━━━ FRAGMENTO DEL TEXTO ━━━

Si España es el problema, Europa es la solución. Cuando ya se creía que este axioma regeneracionista (retomado de Costa por Ortega) estaba superado por nuestra definitiva normalización democrática, he aquí que de nuevo se espera que la burocracia de Bruselas (el EEES o Espacio Europeo de Educación Superior) resuelva desde arriba por decreto ley todos nuestros problemas. Unos problemas universitarios con cuyo diagnóstico se puede estar de acuerdo, pero no tanto con la solución ordenancista canonizada por la escolástica de Bolonia. ¿Cuáles son esos problemas? Distingamos entre la oferta y la demanda universitaria.

Empezando por la oferta, nuestra universidad actual es de baja calidad, en términos de productividad investigadora y docente. Pero en eso resulta representativa de la sociedad española, de gran mediocridad cultural y cuya economía se caracteriza (a causa de su dependencia del ladrillo) por su déficit de productividad y competitividad. Y es que cada sociedad tiene la universidad que se merece. Se dirá que debería ser misión de la universidad liderar el cambio cultural y económico de la sociedad española. Y ojalá fuera posible. Pero hace ya tiempo que la universidad dejó de ser el vivero elitista de las clases dominantes, como sucedía en el franquismo, y tampoco es ya el privilegiado oasis de libertad y movilización que animó la transición democrática. No, ahora, tras su masificación y fragmentación autonómica, la universidad sólo es una máquina expendedora de títulos académicos de bajo coste, limitándose a satisfacer las demandas arribistas de una sociedad de clases medias que no aprecia el capital humano, sino el capital social. De ahí que la inversión de la pirámide educativa (muchos titulados superiores y pocos títulos de grado medio y FP) no haga sino reflejar la inversión de la pirámide ocupacional (muchos médicos, abogados y arquitectos frente a pocos enfermeros, informáticos y asistentes sociales). Por eso hay que buscar las responsabilidades de semejante abaratamiento académico no tanto en el lado de la oferta como en el de la demanda universitaria.

━━━ CONTENIDO DE DATOS ━━━

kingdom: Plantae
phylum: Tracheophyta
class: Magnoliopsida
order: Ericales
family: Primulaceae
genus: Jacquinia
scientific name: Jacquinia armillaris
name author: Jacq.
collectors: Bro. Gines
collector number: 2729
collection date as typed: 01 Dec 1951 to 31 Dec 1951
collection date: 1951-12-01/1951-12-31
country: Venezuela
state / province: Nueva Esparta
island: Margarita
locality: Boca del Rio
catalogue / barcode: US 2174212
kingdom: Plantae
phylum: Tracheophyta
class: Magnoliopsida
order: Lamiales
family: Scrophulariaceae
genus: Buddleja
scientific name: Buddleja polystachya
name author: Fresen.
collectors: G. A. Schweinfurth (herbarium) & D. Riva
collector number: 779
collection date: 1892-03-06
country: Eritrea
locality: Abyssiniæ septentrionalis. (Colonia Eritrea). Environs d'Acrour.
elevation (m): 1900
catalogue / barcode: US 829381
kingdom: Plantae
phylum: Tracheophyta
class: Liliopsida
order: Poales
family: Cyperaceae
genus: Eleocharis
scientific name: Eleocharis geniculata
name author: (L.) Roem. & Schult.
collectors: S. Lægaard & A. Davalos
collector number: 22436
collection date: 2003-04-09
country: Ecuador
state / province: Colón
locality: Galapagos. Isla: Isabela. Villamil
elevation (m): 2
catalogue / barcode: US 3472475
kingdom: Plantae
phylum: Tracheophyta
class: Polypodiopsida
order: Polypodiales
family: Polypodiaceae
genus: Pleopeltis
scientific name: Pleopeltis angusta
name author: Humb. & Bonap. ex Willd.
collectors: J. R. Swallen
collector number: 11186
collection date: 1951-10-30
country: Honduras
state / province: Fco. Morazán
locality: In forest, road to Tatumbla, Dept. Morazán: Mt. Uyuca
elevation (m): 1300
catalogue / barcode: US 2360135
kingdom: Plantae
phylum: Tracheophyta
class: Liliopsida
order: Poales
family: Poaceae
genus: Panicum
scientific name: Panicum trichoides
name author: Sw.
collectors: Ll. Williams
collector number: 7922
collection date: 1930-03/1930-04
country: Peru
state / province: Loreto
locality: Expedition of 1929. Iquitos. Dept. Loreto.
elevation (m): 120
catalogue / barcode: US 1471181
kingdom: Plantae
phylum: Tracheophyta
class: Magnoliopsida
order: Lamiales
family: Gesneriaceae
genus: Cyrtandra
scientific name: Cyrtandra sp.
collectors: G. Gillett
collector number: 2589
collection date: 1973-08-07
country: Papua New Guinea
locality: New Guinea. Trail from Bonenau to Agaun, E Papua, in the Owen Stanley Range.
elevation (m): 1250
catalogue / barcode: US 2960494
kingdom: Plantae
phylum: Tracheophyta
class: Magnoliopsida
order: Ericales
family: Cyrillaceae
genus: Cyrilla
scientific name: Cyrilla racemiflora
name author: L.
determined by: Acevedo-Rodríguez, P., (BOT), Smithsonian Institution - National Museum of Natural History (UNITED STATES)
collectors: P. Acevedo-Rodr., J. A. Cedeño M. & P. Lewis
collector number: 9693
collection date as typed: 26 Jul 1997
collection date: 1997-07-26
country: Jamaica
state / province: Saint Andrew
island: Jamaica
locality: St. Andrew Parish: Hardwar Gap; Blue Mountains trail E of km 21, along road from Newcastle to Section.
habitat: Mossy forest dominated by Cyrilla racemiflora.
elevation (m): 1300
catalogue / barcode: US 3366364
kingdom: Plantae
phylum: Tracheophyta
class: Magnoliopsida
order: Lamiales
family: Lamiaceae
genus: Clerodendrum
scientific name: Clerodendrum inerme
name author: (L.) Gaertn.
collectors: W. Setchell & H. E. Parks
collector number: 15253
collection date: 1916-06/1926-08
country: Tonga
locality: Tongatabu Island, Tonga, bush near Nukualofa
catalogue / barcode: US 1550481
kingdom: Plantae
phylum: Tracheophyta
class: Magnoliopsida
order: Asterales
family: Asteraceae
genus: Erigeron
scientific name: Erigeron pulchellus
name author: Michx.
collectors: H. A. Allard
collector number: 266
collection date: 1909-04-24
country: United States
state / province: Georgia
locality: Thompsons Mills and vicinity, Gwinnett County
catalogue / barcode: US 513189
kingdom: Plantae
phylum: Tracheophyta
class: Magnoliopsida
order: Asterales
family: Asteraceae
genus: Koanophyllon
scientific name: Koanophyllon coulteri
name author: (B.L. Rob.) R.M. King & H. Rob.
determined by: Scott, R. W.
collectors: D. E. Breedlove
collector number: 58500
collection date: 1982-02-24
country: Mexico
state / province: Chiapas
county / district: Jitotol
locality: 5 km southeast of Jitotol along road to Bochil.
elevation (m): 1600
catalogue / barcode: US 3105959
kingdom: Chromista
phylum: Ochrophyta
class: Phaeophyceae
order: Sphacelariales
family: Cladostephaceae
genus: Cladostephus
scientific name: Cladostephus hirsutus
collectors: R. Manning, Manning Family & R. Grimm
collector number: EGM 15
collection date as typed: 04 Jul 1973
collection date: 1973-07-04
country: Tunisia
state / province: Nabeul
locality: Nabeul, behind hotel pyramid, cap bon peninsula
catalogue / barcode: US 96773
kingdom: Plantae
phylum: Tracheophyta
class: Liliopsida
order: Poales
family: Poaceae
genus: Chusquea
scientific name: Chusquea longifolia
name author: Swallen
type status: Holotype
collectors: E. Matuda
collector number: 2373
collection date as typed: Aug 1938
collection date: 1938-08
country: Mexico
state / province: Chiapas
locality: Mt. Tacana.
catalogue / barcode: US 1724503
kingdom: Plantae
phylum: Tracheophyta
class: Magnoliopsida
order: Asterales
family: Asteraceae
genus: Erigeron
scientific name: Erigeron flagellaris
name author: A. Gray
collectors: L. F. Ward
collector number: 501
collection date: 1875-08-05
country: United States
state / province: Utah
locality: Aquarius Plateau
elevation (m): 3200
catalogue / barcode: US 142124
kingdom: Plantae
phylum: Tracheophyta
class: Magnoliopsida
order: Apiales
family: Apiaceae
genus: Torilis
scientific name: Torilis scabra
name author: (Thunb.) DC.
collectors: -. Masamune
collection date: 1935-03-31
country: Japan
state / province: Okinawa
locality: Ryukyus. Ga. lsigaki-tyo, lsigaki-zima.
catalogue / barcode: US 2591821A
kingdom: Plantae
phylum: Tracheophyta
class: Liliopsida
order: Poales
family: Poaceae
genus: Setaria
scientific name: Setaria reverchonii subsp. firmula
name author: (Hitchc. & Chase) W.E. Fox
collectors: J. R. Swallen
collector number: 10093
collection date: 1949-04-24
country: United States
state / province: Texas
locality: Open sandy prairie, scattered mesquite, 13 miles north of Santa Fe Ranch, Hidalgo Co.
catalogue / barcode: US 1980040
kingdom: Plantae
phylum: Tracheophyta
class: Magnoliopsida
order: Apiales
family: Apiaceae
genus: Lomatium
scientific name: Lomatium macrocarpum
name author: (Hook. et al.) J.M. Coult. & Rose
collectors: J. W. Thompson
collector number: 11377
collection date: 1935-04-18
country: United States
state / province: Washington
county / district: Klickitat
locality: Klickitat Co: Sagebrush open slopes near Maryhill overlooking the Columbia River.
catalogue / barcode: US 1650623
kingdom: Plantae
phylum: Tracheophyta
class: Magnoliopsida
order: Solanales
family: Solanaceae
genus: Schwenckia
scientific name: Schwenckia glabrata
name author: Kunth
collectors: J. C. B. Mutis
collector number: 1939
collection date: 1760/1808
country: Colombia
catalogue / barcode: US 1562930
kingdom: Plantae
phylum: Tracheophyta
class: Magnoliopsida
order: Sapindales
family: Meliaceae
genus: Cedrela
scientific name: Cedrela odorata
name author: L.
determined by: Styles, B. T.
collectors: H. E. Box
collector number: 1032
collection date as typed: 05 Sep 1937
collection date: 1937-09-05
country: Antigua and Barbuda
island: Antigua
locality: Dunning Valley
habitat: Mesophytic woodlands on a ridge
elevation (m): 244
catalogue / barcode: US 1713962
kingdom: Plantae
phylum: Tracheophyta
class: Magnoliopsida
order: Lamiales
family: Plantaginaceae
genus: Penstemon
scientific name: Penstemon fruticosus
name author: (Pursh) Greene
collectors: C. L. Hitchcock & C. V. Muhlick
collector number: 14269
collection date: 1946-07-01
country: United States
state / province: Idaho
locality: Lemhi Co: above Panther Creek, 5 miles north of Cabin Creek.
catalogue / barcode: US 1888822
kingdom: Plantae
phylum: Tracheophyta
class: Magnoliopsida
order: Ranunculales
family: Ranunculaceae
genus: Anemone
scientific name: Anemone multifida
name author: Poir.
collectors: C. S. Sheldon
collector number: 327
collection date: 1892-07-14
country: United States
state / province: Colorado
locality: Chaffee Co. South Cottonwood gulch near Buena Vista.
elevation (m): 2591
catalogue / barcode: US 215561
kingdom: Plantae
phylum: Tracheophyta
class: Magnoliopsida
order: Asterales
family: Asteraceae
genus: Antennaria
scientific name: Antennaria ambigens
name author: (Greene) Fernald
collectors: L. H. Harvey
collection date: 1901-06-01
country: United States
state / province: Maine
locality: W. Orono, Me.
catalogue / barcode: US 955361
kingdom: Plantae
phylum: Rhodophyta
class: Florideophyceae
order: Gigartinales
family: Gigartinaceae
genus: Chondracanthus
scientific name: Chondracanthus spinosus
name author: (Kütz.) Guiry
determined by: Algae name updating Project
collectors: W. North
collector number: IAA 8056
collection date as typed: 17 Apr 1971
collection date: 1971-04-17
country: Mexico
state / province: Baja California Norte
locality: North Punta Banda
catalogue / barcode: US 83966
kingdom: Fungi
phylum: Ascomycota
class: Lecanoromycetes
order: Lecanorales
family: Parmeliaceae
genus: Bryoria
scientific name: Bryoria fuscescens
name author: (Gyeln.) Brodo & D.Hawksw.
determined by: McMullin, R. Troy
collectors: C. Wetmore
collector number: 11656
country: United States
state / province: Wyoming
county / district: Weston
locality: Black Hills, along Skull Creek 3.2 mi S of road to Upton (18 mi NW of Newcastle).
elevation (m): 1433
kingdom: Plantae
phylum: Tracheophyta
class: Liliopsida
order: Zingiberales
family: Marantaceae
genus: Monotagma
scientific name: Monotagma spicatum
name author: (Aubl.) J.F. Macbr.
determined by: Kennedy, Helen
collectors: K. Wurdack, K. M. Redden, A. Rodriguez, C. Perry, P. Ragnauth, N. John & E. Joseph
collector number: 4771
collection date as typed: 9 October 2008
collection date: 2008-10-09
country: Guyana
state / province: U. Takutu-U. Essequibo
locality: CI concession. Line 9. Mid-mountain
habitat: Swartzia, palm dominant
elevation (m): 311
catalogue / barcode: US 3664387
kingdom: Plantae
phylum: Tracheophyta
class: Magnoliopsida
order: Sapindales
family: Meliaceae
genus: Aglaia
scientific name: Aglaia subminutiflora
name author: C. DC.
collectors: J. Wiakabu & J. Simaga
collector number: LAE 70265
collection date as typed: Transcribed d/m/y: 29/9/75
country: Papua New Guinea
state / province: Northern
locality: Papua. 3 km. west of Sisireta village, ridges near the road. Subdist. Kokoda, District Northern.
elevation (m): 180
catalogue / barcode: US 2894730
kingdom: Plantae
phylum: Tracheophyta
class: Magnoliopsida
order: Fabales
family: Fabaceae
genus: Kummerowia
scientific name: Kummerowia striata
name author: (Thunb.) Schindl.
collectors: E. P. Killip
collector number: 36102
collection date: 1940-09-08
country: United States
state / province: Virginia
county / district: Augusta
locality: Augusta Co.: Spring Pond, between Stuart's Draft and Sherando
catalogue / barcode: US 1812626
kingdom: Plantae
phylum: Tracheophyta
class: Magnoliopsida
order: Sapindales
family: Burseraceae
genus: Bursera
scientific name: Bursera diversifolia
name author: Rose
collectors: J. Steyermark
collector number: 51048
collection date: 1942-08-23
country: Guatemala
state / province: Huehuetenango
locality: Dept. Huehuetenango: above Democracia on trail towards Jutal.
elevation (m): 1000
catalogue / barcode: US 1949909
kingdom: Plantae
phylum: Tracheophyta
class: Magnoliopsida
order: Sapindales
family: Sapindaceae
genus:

━━━

• OBJETIVO DEL EJERCICIO:
Contesta estas preguntas con lo que dice el texto sobre la universidad española:
(a) ¿De quién viene el axioma "Si España es el problema, Europa es la solución" y quién lo retomó?
(b) ¿A qué se debe el déficit de productividad y competitividad de la economía española?
(c) ¿Qué profesiones se dan como ejemplo de las pocas dentro de la pirámide ocupacional invertida?
Los ítems no tienen ningún papel aquí.

• RESPUESTA:
(a) Viene de Costa y lo retomó Ortega.
(b) Se debe a su dependencia del ladrillo.
(c) Enfermeros, informáticos y asistentes sociales.